Uluslararası
Af Örgütü
Şeriat kökenli ceza yasaları
BAOBAB Kadının İnsan Hakları Örgütü ve Uluslararası Af Örgütü'nün,
kuzey Nijerya'da yeni Şeriat kökenli ceza yasalarının yürürlüğe
girmesiyle ilgili ortak açıklaması

Uluslararası
Af Ögütü (UAÖ) ve Baobab Kadının İnsan Hakları Örgütü Nijerya, Sokoto
Eyaleti Şeriat Temyiz Mahkemesi'nin Safiye Yakub Hüseyni'nin zina
suçu nedeniyle recmedilmesi kararına itirazına olumlu tepki verdi
ve beraatini istemesini memnuniyetle karıladı. Safiye Sokoto Eyaleti
Gwadabawa Şeriat Mahkemesi tarafından 9 Ekim günü ölüm cezasına
çarptırılmıştı. Ancak, Babab ve UAÖ Ocak 2000'den beri Nijerya'nın
bazı kuzey eyaletlerinde Şeriat temelli yeni ceza yasalarının kasul
edilmesinden büyük endişe duymaktadır. Her iki insan hakları örgütü
de Safiye Huseyni'ninki de dahil belirli birçok ceza davasında Şeriat
yasalarının uygulanmasının insan hakları ilkeleri ve uluslararası
hukuku ihlal ettiğini gözlemlemektedir. Örgütler, kuzey Nijerya'daki
Şeriat mahkemelerinin verdiği cezalar sonucu ölüm cezası, kırbaçlama
veya amputasyon (organ kesilmesi) cezalarına çarptırılan kişilerin
sayısının artmakta olduğunu hatırlattı.

UAÖ ve Baobab Şeriat yasalarının daha önceden de Nijerya'nın birçok
eyaletindeki Müslümanlara, bazı davalarda Müslüman ferdi yasalarıyla
ilişkilendirerek uygulandığını bilmektedir.
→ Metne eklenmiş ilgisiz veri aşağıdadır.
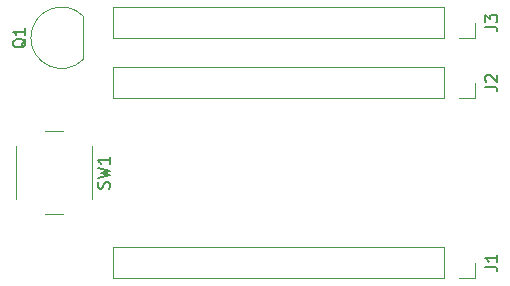
<source format=gbr>
%TF.GenerationSoftware,KiCad,Pcbnew,7.0.6*%
%TF.CreationDate,2023-10-13T00:14:17-07:00*%
%TF.ProjectId,SAL-FP_Keyboard-LogicBoard,53414c2d-4650-45f4-9b65-79626f617264,rev?*%
%TF.SameCoordinates,PXaf9e7f0PY6122b30*%
%TF.FileFunction,Legend,Top*%
%TF.FilePolarity,Positive*%
%FSLAX46Y46*%
G04 Gerber Fmt 4.6, Leading zero omitted, Abs format (unit mm)*
G04 Created by KiCad (PCBNEW 7.0.6) date 2023-10-13 00:14:17*
%MOMM*%
%LPD*%
G01*
G04 APERTURE LIST*
%ADD10C,0.150000*%
%ADD11C,0.120000*%
G04 APERTURE END LIST*
D10*
X-4125181Y-25479333D02*
X-3410896Y-25479333D01*
X-3410896Y-25479333D02*
X-3268039Y-25526952D01*
X-3268039Y-25526952D02*
X-3172800Y-25622190D01*
X-3172800Y-25622190D02*
X-3125181Y-25765047D01*
X-3125181Y-25765047D02*
X-3125181Y-25860285D01*
X-3125181Y-24479333D02*
X-3125181Y-25050761D01*
X-3125181Y-24765047D02*
X-4125181Y-24765047D01*
X-4125181Y-24765047D02*
X-3982324Y-24860285D01*
X-3982324Y-24860285D02*
X-3887086Y-24955523D01*
X-3887086Y-24955523D02*
X-3839467Y-25050761D01*
X-43014943Y-6191238D02*
X-43062562Y-6286476D01*
X-43062562Y-6286476D02*
X-43157800Y-6381714D01*
X-43157800Y-6381714D02*
X-43300658Y-6524571D01*
X-43300658Y-6524571D02*
X-43348277Y-6619809D01*
X-43348277Y-6619809D02*
X-43348277Y-6715047D01*
X-43110181Y-6667428D02*
X-43157800Y-6762666D01*
X-43157800Y-6762666D02*
X-43253039Y-6857904D01*
X-43253039Y-6857904D02*
X-43443515Y-6905523D01*
X-43443515Y-6905523D02*
X-43776848Y-6905523D01*
X-43776848Y-6905523D02*
X-43967324Y-6857904D01*
X-43967324Y-6857904D02*
X-44062562Y-6762666D01*
X-44062562Y-6762666D02*
X-44110181Y-6667428D01*
X-44110181Y-6667428D02*
X-44110181Y-6476952D01*
X-44110181Y-6476952D02*
X-44062562Y-6381714D01*
X-44062562Y-6381714D02*
X-43967324Y-6286476D01*
X-43967324Y-6286476D02*
X-43776848Y-6238857D01*
X-43776848Y-6238857D02*
X-43443515Y-6238857D01*
X-43443515Y-6238857D02*
X-43253039Y-6286476D01*
X-43253039Y-6286476D02*
X-43157800Y-6381714D01*
X-43157800Y-6381714D02*
X-43110181Y-6476952D01*
X-43110181Y-6476952D02*
X-43110181Y-6667428D01*
X-43110181Y-5286476D02*
X-43110181Y-5857904D01*
X-43110181Y-5572190D02*
X-44110181Y-5572190D01*
X-44110181Y-5572190D02*
X-43967324Y-5667428D01*
X-43967324Y-5667428D02*
X-43872086Y-5762666D01*
X-43872086Y-5762666D02*
X-43824467Y-5857904D01*
X-35982800Y-18859332D02*
X-35935181Y-18716475D01*
X-35935181Y-18716475D02*
X-35935181Y-18478380D01*
X-35935181Y-18478380D02*
X-35982800Y-18383142D01*
X-35982800Y-18383142D02*
X-36030420Y-18335523D01*
X-36030420Y-18335523D02*
X-36125658Y-18287904D01*
X-36125658Y-18287904D02*
X-36220896Y-18287904D01*
X-36220896Y-18287904D02*
X-36316134Y-18335523D01*
X-36316134Y-18335523D02*
X-36363753Y-18383142D01*
X-36363753Y-18383142D02*
X-36411372Y-18478380D01*
X-36411372Y-18478380D02*
X-36458991Y-18668856D01*
X-36458991Y-18668856D02*
X-36506610Y-18764094D01*
X-36506610Y-18764094D02*
X-36554229Y-18811713D01*
X-36554229Y-18811713D02*
X-36649467Y-18859332D01*
X-36649467Y-18859332D02*
X-36744705Y-18859332D01*
X-36744705Y-18859332D02*
X-36839943Y-18811713D01*
X-36839943Y-18811713D02*
X-36887562Y-18764094D01*
X-36887562Y-18764094D02*
X-36935181Y-18668856D01*
X-36935181Y-18668856D02*
X-36935181Y-18430761D01*
X-36935181Y-18430761D02*
X-36887562Y-18287904D01*
X-36935181Y-17954570D02*
X-35935181Y-17716475D01*
X-35935181Y-17716475D02*
X-36649467Y-17525999D01*
X-36649467Y-17525999D02*
X-35935181Y-17335523D01*
X-35935181Y-17335523D02*
X-36935181Y-17097428D01*
X-35935181Y-16192666D02*
X-35935181Y-16764094D01*
X-35935181Y-16478380D02*
X-36935181Y-16478380D01*
X-36935181Y-16478380D02*
X-36792324Y-16573618D01*
X-36792324Y-16573618D02*
X-36697086Y-16668856D01*
X-36697086Y-16668856D02*
X-36649467Y-16764094D01*
X-4125181Y-10239333D02*
X-3410896Y-10239333D01*
X-3410896Y-10239333D02*
X-3268039Y-10286952D01*
X-3268039Y-10286952D02*
X-3172800Y-10382190D01*
X-3172800Y-10382190D02*
X-3125181Y-10525047D01*
X-3125181Y-10525047D02*
X-3125181Y-10620285D01*
X-4029943Y-9810761D02*
X-4077562Y-9763142D01*
X-4077562Y-9763142D02*
X-4125181Y-9667904D01*
X-4125181Y-9667904D02*
X-4125181Y-9429809D01*
X-4125181Y-9429809D02*
X-4077562Y-9334571D01*
X-4077562Y-9334571D02*
X-4029943Y-9286952D01*
X-4029943Y-9286952D02*
X-3934705Y-9239333D01*
X-3934705Y-9239333D02*
X-3839467Y-9239333D01*
X-3839467Y-9239333D02*
X-3696610Y-9286952D01*
X-3696610Y-9286952D02*
X-3125181Y-9858380D01*
X-3125181Y-9858380D02*
X-3125181Y-9239333D01*
X-4125181Y-5159333D02*
X-3410896Y-5159333D01*
X-3410896Y-5159333D02*
X-3268039Y-5206952D01*
X-3268039Y-5206952D02*
X-3172800Y-5302190D01*
X-3172800Y-5302190D02*
X-3125181Y-5445047D01*
X-3125181Y-5445047D02*
X-3125181Y-5540285D01*
X-4125181Y-4778380D02*
X-4125181Y-4159333D01*
X-4125181Y-4159333D02*
X-3744229Y-4492666D01*
X-3744229Y-4492666D02*
X-3744229Y-4349809D01*
X-3744229Y-4349809D02*
X-3696610Y-4254571D01*
X-3696610Y-4254571D02*
X-3648991Y-4206952D01*
X-3648991Y-4206952D02*
X-3553753Y-4159333D01*
X-3553753Y-4159333D02*
X-3315658Y-4159333D01*
X-3315658Y-4159333D02*
X-3220420Y-4206952D01*
X-3220420Y-4206952D02*
X-3172800Y-4254571D01*
X-3172800Y-4254571D02*
X-3125181Y-4349809D01*
X-3125181Y-4349809D02*
X-3125181Y-4635523D01*
X-3125181Y-4635523D02*
X-3172800Y-4730761D01*
X-3172800Y-4730761D02*
X-3220420Y-4778380D01*
D11*
%TO.C,J1*%
X-7620000Y-23816000D02*
X-35620000Y-23816000D01*
X-7620000Y-23816000D02*
X-7620000Y-26476000D01*
X-35620000Y-23816000D02*
X-35620000Y-26476000D01*
X-5020000Y-25146000D02*
X-5020000Y-26476000D01*
X-5020000Y-26476000D02*
X-6350000Y-26476000D01*
X-7620000Y-26476000D02*
X-35620000Y-26476000D01*
%TO.C,Q1*%
X-38155000Y-7896000D02*
X-38155000Y-4296000D01*
X-42605000Y-6096000D02*
G75*
G03*
X-38166522Y-7934478I2600000J0D01*
G01*
X-38166522Y-4257522D02*
G75*
G03*
X-42605000Y-6096000I-1838478J-1838478D01*
G01*
%TO.C,SW1*%
X-39890000Y-14026000D02*
X-41390000Y-14026000D01*
X-43890000Y-15276000D02*
X-43890000Y-19776000D01*
X-37390000Y-19776000D02*
X-37390000Y-15276000D01*
X-41390000Y-21026000D02*
X-39890000Y-21026000D01*
%TO.C,J2*%
X-7620000Y-8576000D02*
X-35620000Y-8576000D01*
X-7620000Y-8576000D02*
X-7620000Y-11236000D01*
X-35620000Y-8576000D02*
X-35620000Y-11236000D01*
X-5020000Y-9906000D02*
X-5020000Y-11236000D01*
X-5020000Y-11236000D02*
X-6350000Y-11236000D01*
X-7620000Y-11236000D02*
X-35620000Y-11236000D01*
%TO.C,J3*%
X-7620000Y-3496000D02*
X-35620000Y-3496000D01*
X-7620000Y-3496000D02*
X-7620000Y-6156000D01*
X-35620000Y-3496000D02*
X-35620000Y-6156000D01*
X-5020000Y-4826000D02*
X-5020000Y-6156000D01*
X-5020000Y-6156000D02*
X-6350000Y-6156000D01*
X-7620000Y-6156000D02*
X-35620000Y-6156000D01*
%TD*%
M02*

</source>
Bu davalarla ilgili
İslami yasalar Nijerya yasalarında da bulunuyor. Bu anlamda UAÖ
ve Baobab'ın, Şeriat yasalarının kabul edilmesi ve uygulanmasının
kendisiyle ilgili, uluslararası insan hakları standartlarına tam
saygı içinde ve Nijerya'nın imzaladığı ve onayladığı sözleşmelere
uygumlu bir biçimde uygulandığı sürece, olumlu ya da olumsuz bir
tavrı bulunmamaktadır.

Baobab ve UAÖ'nün, Şeriat yasalarının genişletilmesiyle ilgili temel
kaygıları şunlardır:
1. Zalimane, İnsanlık Dışı ve onur kırıcı cezalandırma: Taşlama,
kırbaç veya amputasyon gibi cezalar uluslararası insan hakları standartlarınca
zalimane, insanlık dışı ve onur kırıcı muamele olarak kabul edilmektedir.
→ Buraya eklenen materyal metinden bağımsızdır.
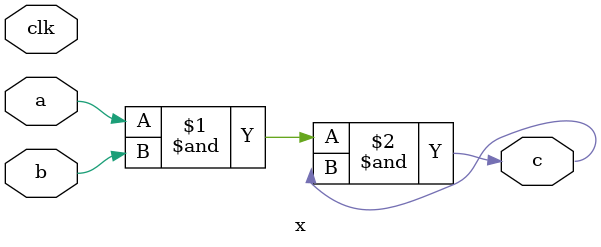
<source format=v>
module x(input clk,a,b,output c); 

assign c = a & b & c;

endmodule
</source>
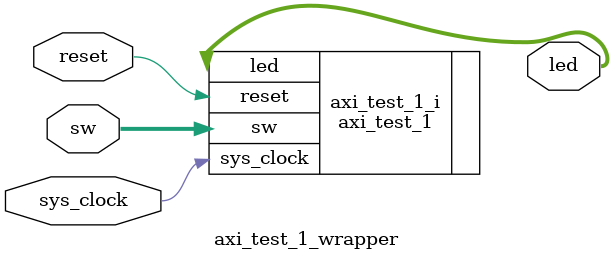
<source format=v>
`timescale 1 ps / 1 ps

module axi_test_1_wrapper
   (led,
    reset,
    sw,
    sys_clock);
  output [14:0]led;
  input reset;
  input [15:0]sw;
  input sys_clock;

  wire [14:0]led;
  wire reset;
  wire [15:0]sw;
  wire sys_clock;

  axi_test_1 axi_test_1_i
       (.led(led),
        .reset(reset),
        .sw(sw),
        .sys_clock(sys_clock));
endmodule

</source>
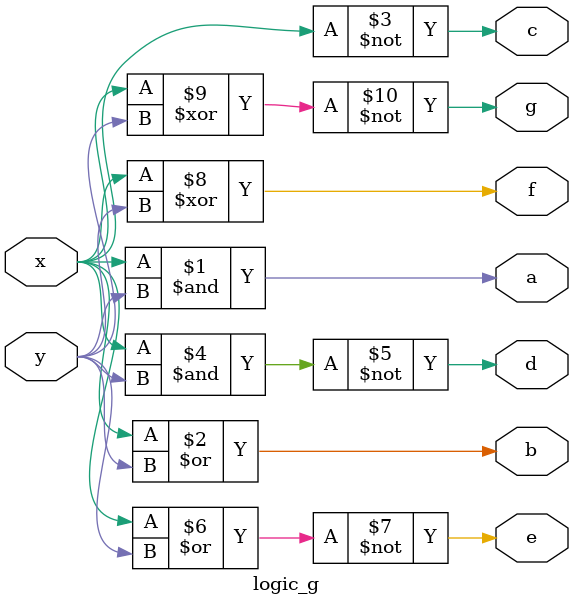
<source format=v>
module logic_g(x,y,a,b,c,d,e,f,g);
input x,y;
output a,b,c,d,e,f,g;
assign a=x&y;
assign b=x|y;
assign c=~x;
assign d=~(x&y);
assign e=~(x|y);
assign f=x^y;
assign g=~(x^y);
endmodule

</source>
Nijerya Federal Cumhuriyeti Haziran 2001'de İşkenceye Karşı Sözleşmeyi
onaylayarak, bu tip cezaları uygulamamak konusunda kendini bağlamaya
karar vermiştir. 2000'den bu yana, kuzey Nijerya'nın birçok eyaletinde
amputasyon ve kırbaç cezaları infaz edilmiş ve Safiye Hüseyni ilk
recm cezası verilen kişi olmuştur.
2. Uluslararası Adil Yargı Standartlarına uymama: Baobab
ve UAÖ Şeriat mahkemelerinin temsil edilme hakkını yeterince garanti
altına alamayabileceğinden endişe duymaktadır. Bu özellikle ölüm
cezası ve diğer geri dönüşü mümkün olmayan cezaların verilme olasılığı
olan davalarda çok ciddi bir durum. Safiye Hüseyni ölüm cezasına
çarptırıldığı ilk duruşmasında tam bir yasal temsil hakkı kullanamadı.
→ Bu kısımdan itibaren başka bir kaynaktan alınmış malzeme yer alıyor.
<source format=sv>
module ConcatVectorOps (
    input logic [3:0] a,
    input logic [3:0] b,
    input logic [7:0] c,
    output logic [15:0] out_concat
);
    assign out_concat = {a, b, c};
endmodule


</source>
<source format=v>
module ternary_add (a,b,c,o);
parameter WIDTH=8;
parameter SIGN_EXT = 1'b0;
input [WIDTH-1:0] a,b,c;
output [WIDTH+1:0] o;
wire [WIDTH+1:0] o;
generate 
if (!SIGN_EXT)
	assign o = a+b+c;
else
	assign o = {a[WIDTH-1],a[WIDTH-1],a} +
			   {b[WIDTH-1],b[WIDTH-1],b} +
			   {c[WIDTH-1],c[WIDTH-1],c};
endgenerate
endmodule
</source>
3. Toplumsal cinsiyet temelli ayrımcılık: Kuzey Nijerya'da
Şeriat'ın yorumlanmasında hakim olan Maliki mezhebine göre hamilelik
bir kadını Zinayla suçlamak için yeterli bir kanıt olarak görülüyor.
Safiye Hüseyni zinayla ilgili ilk mahkemesinde hamile olduğu gerekçesiyle
ölüm cezasına çarptırıldı.
Bariya İbrahim Magazu ve Safiye Hüseyni vakalarına bakarak, Baobab
ve UAÖ Şeriat yasasının Nijeryanın kuzey eyaletlerinde uygulmasında,
kadınları olası cinsel saldırıdan korumadığının, aksine bu saldırılara
maruz kalan kurbanları cezalandırmayı amaçladığını vurgulamaktadır.
Her iki davada da Mahkeme zor kullanma iddialarını takip etmedi.
Bu karar açıkça erkeklerin, tanık olmamasını garanti ettikleri sürece
genç kız ve kadınlara cezalandırılmaksızın taciz ve tecavüzde bulunabilecekleri
anlamını taşımaktadır. Diğer yandan, zorlama ve tecavüz kurbanı
kadın ve genç kızların durumu daha da kötüleşecek. Zina ve sahte
suçlama yapmakla suçlanacaklardır. Bu durum kadınların haklarını,
adaleti ve güvenliğini ihlal ederken kadın ve genç kızlara taciz,
saldırı ve tecavüzde bulunan erkekleri korumaktadır.
4. Sosyal statü temelli ayrımcılık: Son birkaç ay içinde
kuzey Nijerya'daki Şeriat mahkemelerinin gördüğü davalar incelendiğinde,
mahkum edilenlerin sıklıkla yoksunluk içinde oldukları görülmektedir.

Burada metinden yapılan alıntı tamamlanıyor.